April 2012

Volume 27 Number 04

BizTalk - Batching EDI Data in BizTalk Server 2010

By Mark Beckner | April 2012

With the expandedElectronic Data Interchange (EDI) capa­bilities available in Microsoft BizTalk Server 2010, more companies are looking at how to leverage it within their environments. The batching of EDI data is some of the most valuable functionality that the platform can provide, yet it can be confusing and complex to implement. Using the steps outlined in this article, you’ll learn how to quickly and easily extract data from a source database and implement mapping and batching using several scenarios. Included in the discussion is information about configuring the SQL Adapter to retrieve data using FOR XML.

Solution Overview

Working with batched data in BizTalk Server 2010 can be quite complex, but much of this complexity can be removed if you think through your architecture and decide the best place to handle the various aspects of batching. In order to understand the primary components of batching, you’re going to work through the creation and configuration of each. You’ll start with creating a stored procedure that extracts the source data in a format readily consumable by BizTalk—and in a format that allows for various options of how you might want to batch your data. Next, you’ll look at creating a schema and options for mapping the data to the target EDI format. Finally, you’ll set up batching on a BizTalk Party Agreement so the data can be created and written out to a file. In order to work through this solution, you’ll need BizTalk Server 2010, Visual Studio 2010 and SQL Server 2008 R2.

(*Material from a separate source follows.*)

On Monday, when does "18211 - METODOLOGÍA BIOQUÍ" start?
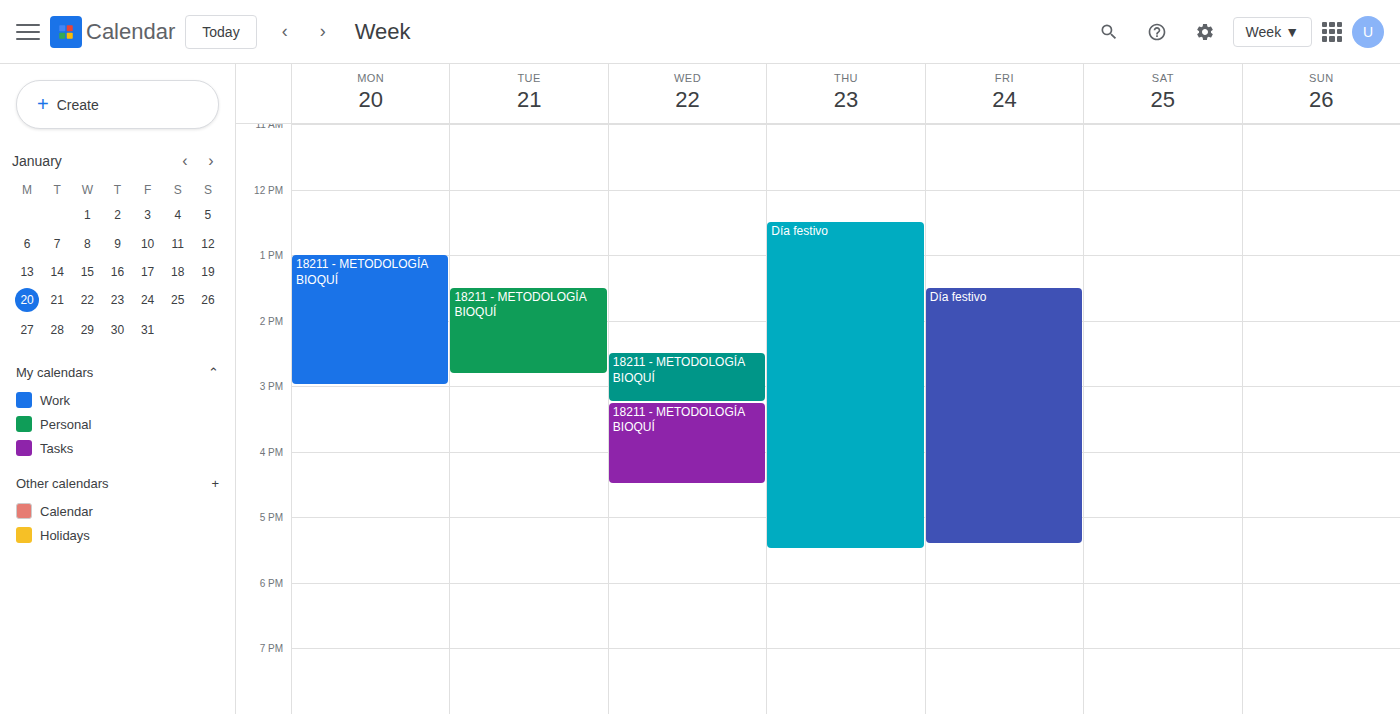
1:00 PM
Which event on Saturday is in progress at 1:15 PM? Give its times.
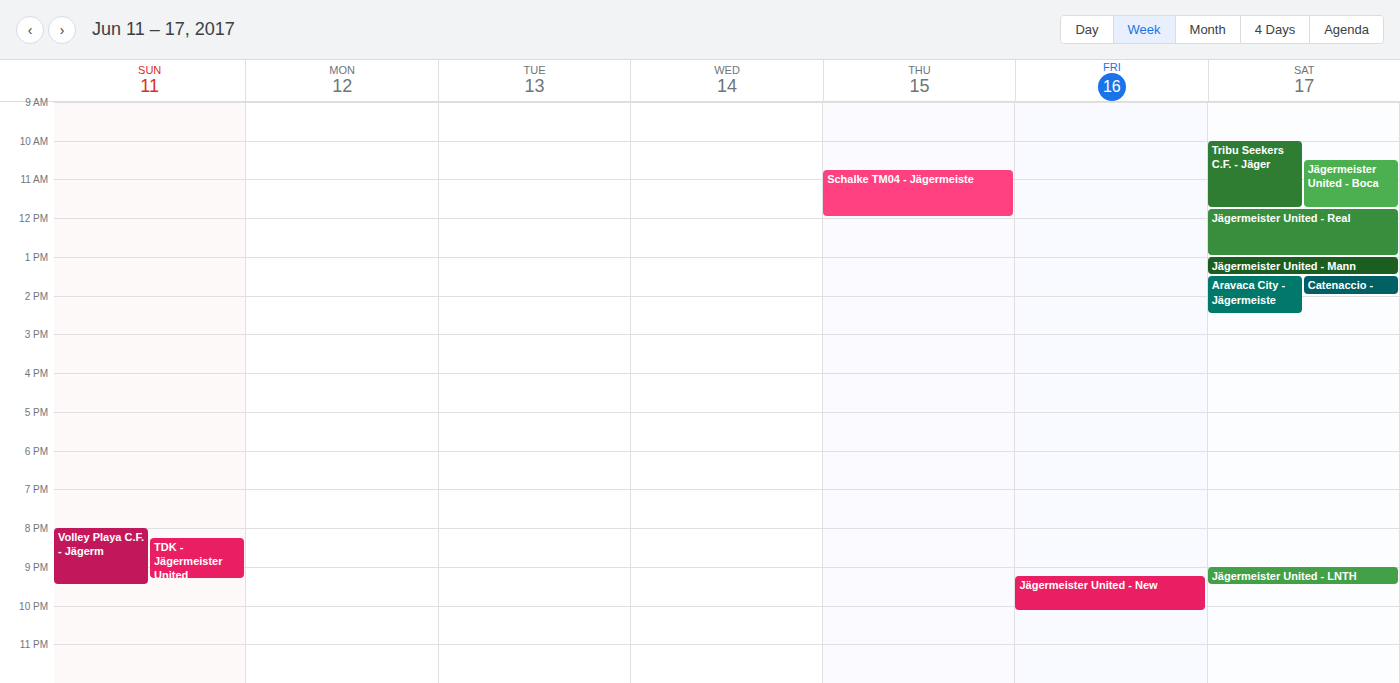
"Jägermeister United - Mann", 1:00 PM to 1:30 PM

Extracting Data from SQL Server Using FOR XML and XMLNAMESPACES

There’s a powerful option when querying data from SQL Server for use in BizTalk. This option is FOR XML, which allows data to be retrieved in a specific XML format. XML is the foundation upon which all data in BizTalk is based. When extracted as XML, the data from a stored procedure can be immediately ready for consumption by orchestrations and maps without the need to generate complex artifacts that are generally required when communicating through the various SQL adapters. The FOR XML approach has some great benefits:

  • It allows a SQL Server developer to write critical pieces of the integration architecture without having to learn BizTalk.
  • Additional fields can be added to the results and incorporated into BizTalk components with relative ease.
  • It’s an efficient way to process data and it reduces the number of components that must be developed.
  • It can be formatted to match target schemas in order to simplify mapping.

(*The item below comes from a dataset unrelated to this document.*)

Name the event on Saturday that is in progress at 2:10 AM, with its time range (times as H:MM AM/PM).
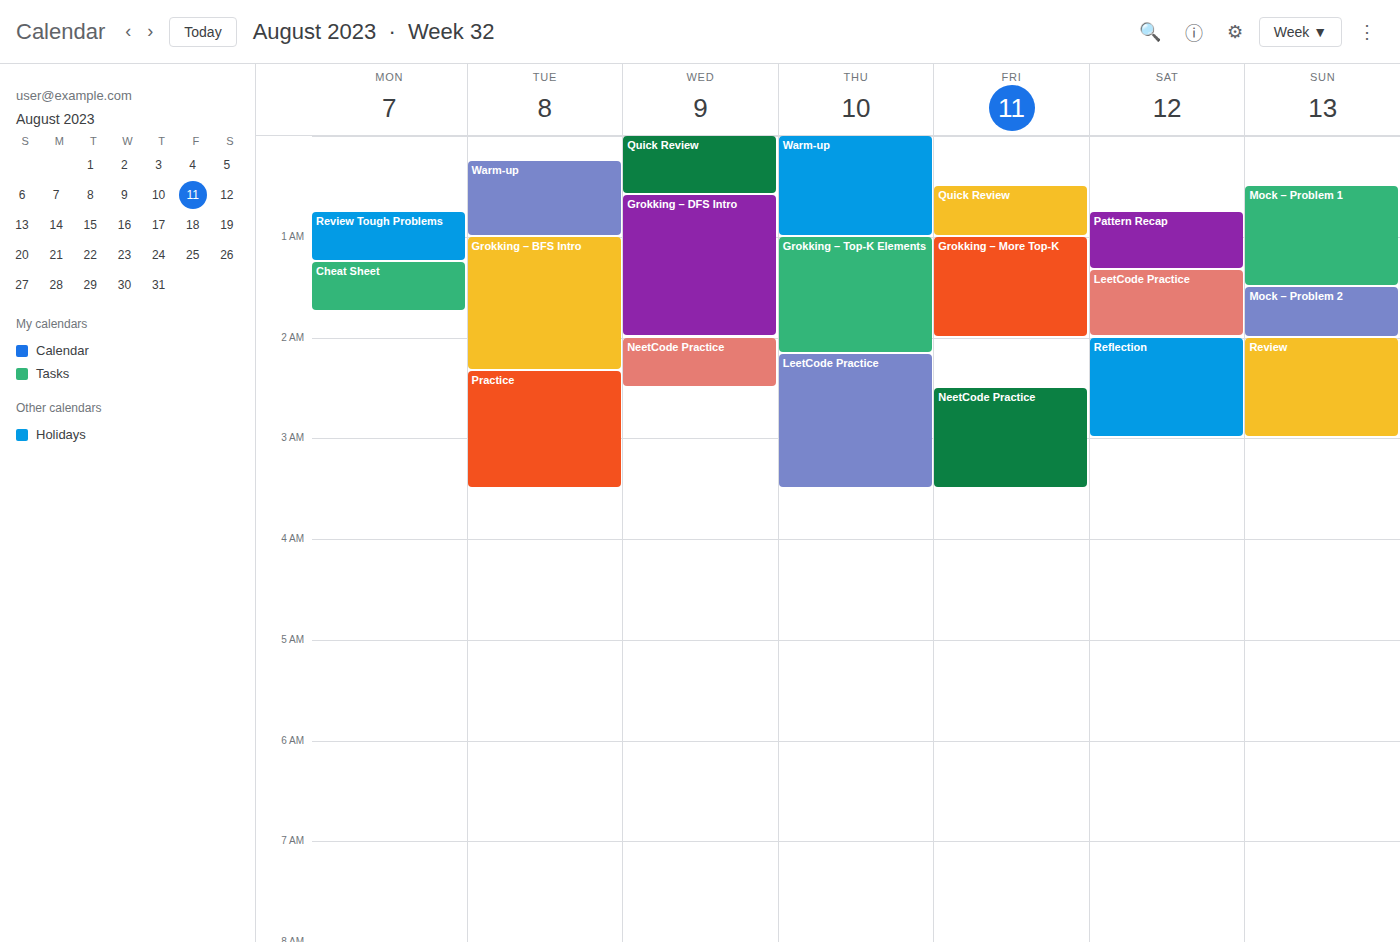
"Reflection", 2:00 AM to 3:00 AM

There are a number of options related to using FOR XML in SQL Server. The most appropriate way to use it when dealing with data created for BizTalk is to declare a specific namespace using XMLNAMESPACES and to format the XML specifically as you want it using the PATH mode (as opposed to letting SQL Server automatically name it for you, using the AUTO mode). XMLNAMESPACES is a simple clause that can be added prior to the SELECT statement that creates the XML, and the PATH mode ensures that you can create any type of hierarchy and combination of attributes and elements that you need in order to render the data in the appropriate format.

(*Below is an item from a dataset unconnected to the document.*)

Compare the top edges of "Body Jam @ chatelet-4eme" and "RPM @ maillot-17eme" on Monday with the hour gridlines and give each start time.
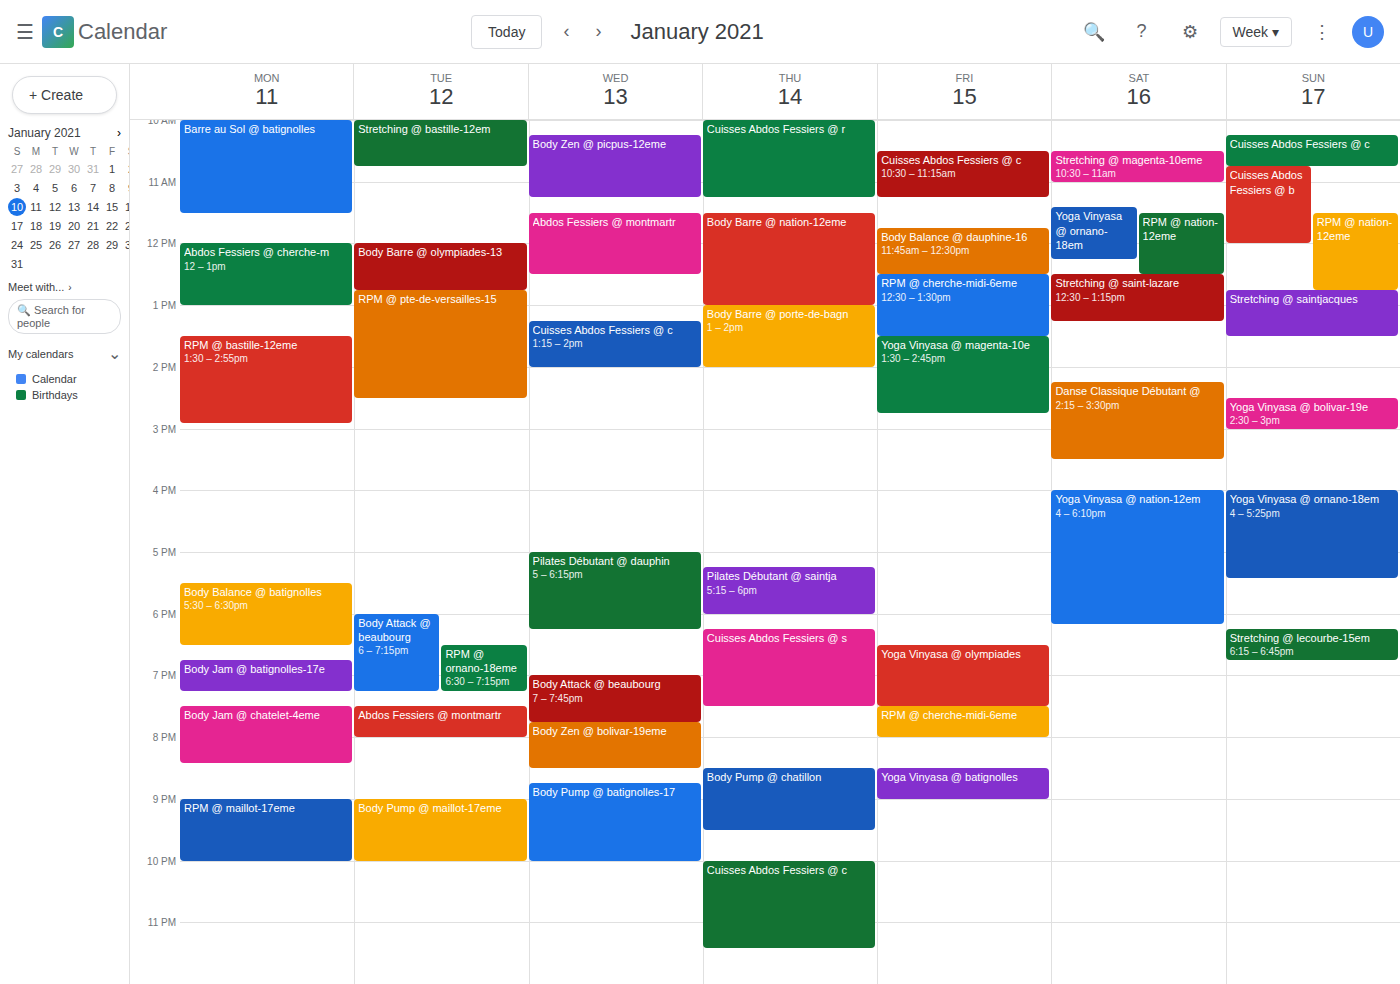
"Body Jam @ chatelet-4eme": 7:30 PM, halfway between the 7 PM and 8 PM lines. "RPM @ maillot-17eme": 9:00 PM, exactly on the 9 PM line.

Figure 1 Stored Procedure Using FOR XML and XMLNAMESPACES

CREATE PROCEDURE [dbo].[GetData] AS
BEGIN
 -- define the namespace and prefix
 WITH XMLNAMESPACES('https://sql.claims.extract' as "ns0")
 -- top level is set to NULL
 SELECT NULL
       ,(SELECT ClaimData.ClaimType As [ns0:ClaimType]
             ,ClaimData.ClaimNo As [ns0:ClaimNo]
             ,ClaimData.DateFrom As [ns0:DateFrom]
             ,(SELECT first As [ns0:FName]
                     ,last As [ns0:LName]
                     ,birth As [ns0:BDate]
              FROM Members
              WHERE Members.ID = ClaimData.MemberID
              FOR XML PATH('ns0:Member'), TYPE)
       FROM ClaimData 
     FOR XML PATH('ns0:Claim'), TYPE)
   FOR XML PATH('ns0:ClaimExtract'), TYPE
END

In addition to formatting the data, you should consider adding business rules in the stored procedure. The more logic you can add at this level, the easier the solution will be to maintain and to develop—no need to recompile code or go through complex testing procedures. Simply update the stored procedure and test that the correct business rules are being applied to the result set. In many cases business rules can be built into the stored procedure, rather than trying to deal with them through the Business Rules Engine (BRE) in BizTalk. Creating a strong BizTalk architecture begins by ensuring that the most appropriate technology is used at each stage.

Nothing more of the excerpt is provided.